Our genes are amazing. They win battles for us against some pathogens (malaria), but their victories can leave us exposed to others (HIV). That’s the lesson from a fascinating paper published recently in Cell and Host Microbe.
Researchers looking at data from a large group of American servicemen have found that a genetic mutation which made people of African descent less susceptible to a now-extinct form of malaria also makes them more likely to contract HIV. That’s the bad news. The good news is that African-Americans with the mutation survive longer with HIV if they do get infected.
The paper is very dense, full of sentences like this:
“As there is extensive linkage desequilibrium around the DARC locus, we cannot exclude with certainty the possibility that the effects ascribed to the -46C/C genotype might be attributable to some other polymorphism(s)/genes in the LD near DARC”

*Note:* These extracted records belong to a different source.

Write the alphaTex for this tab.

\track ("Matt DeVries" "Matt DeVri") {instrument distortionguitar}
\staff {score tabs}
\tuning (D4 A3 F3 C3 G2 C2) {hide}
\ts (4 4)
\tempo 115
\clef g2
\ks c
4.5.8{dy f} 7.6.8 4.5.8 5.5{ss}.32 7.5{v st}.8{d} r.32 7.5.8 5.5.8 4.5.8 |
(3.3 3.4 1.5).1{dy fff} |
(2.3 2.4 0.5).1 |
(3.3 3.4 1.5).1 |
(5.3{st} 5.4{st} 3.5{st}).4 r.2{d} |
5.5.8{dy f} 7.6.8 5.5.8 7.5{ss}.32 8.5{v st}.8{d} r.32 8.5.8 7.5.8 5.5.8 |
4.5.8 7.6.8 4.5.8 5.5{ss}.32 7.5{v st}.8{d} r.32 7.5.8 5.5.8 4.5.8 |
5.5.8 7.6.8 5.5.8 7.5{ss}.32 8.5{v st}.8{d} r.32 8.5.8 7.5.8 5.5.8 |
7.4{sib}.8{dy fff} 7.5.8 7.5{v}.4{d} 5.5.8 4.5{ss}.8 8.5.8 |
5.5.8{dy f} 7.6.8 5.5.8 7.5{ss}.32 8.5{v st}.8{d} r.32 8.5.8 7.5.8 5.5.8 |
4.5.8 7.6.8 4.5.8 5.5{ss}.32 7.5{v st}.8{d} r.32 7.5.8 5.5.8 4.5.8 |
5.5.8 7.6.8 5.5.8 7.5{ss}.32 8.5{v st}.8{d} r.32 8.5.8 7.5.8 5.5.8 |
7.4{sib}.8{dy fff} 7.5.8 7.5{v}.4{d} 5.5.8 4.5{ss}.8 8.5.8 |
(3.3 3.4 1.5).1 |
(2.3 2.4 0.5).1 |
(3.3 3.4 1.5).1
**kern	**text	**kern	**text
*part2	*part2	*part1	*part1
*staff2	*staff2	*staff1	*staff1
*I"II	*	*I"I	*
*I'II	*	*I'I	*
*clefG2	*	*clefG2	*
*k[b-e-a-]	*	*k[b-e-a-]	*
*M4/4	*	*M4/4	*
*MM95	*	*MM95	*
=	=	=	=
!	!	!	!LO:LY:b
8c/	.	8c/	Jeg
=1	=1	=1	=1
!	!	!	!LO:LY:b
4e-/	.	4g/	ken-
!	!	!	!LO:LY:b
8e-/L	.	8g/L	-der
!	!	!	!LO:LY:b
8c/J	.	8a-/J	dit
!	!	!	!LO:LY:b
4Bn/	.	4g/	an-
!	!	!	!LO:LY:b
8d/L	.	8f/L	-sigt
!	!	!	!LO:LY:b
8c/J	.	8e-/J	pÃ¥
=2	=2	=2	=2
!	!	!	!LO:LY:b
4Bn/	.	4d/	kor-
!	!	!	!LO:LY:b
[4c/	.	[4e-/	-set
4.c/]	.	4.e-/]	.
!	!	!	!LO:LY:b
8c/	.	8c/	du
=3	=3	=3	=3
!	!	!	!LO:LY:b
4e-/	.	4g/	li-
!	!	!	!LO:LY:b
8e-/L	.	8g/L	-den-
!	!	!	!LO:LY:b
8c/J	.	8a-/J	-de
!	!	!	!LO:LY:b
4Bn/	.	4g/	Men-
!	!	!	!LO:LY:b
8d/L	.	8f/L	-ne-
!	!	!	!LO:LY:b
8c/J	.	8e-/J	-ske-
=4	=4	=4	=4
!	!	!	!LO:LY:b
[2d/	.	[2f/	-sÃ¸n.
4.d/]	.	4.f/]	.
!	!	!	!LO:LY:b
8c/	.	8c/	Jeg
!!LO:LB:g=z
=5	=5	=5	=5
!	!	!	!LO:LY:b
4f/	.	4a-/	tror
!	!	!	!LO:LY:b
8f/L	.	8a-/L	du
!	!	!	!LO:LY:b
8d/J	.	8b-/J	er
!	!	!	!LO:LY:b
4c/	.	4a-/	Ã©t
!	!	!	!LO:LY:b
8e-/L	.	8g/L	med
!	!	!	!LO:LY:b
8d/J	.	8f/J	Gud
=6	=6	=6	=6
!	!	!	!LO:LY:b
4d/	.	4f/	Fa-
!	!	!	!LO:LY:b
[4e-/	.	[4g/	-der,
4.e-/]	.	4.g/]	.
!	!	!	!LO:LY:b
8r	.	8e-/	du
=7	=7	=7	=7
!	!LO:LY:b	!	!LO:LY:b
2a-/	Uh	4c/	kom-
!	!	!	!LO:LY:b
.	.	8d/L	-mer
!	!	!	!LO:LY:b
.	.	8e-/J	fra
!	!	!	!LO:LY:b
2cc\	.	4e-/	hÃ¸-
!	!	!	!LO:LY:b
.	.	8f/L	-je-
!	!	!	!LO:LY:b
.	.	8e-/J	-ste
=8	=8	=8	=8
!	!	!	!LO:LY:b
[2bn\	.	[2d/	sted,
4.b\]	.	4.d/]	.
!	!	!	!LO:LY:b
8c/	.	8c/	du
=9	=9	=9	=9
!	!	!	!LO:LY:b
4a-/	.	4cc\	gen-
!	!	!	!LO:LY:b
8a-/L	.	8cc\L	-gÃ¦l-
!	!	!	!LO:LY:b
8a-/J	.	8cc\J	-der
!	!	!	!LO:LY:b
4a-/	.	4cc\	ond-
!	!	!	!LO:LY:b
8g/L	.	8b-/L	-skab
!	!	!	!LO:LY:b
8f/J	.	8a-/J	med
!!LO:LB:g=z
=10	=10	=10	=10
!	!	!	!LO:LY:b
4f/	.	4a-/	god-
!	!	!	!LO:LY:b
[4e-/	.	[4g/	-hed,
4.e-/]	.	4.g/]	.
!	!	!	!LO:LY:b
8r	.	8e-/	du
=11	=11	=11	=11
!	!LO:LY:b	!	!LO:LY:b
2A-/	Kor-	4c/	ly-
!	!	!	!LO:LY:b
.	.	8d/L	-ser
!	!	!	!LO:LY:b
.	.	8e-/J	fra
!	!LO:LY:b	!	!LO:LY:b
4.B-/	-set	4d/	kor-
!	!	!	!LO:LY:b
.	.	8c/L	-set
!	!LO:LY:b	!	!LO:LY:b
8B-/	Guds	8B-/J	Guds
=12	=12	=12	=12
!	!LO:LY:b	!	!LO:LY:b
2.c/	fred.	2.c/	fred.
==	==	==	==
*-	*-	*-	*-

But it’s been magicked into comprehensibility by Nicholas Wade, writing in the New York Times. Wade’s account of the research, a model of clear science writing, translates the DARCS and -46C/Cs into passages like this:
“The Texas-London research team is not certain how lack of the receptor promotes H.I.V. infection, but Dr. Ahuja said the red blood cells acted like a sponge for CCL5. Because CCL5 is known to obstruct multiplication of the virus, having lots of the hormone in the bloodstream may prevent infection. Conversely, people whose blood cannot soak up the hormone could be more vulnerable.”
While the people whose blood contributed to the study were all Americans, the paper suggests that the genetic modification is likely to occur also in the African populations with whom the African-Americans share ancestors. And it may explain some of the high HIV prevalence in sub-Saharan Africa. Of course HIV is distributed unevenly throughout the continent and even within particular countries; it would be interesting to map the distribution of the genetic variation.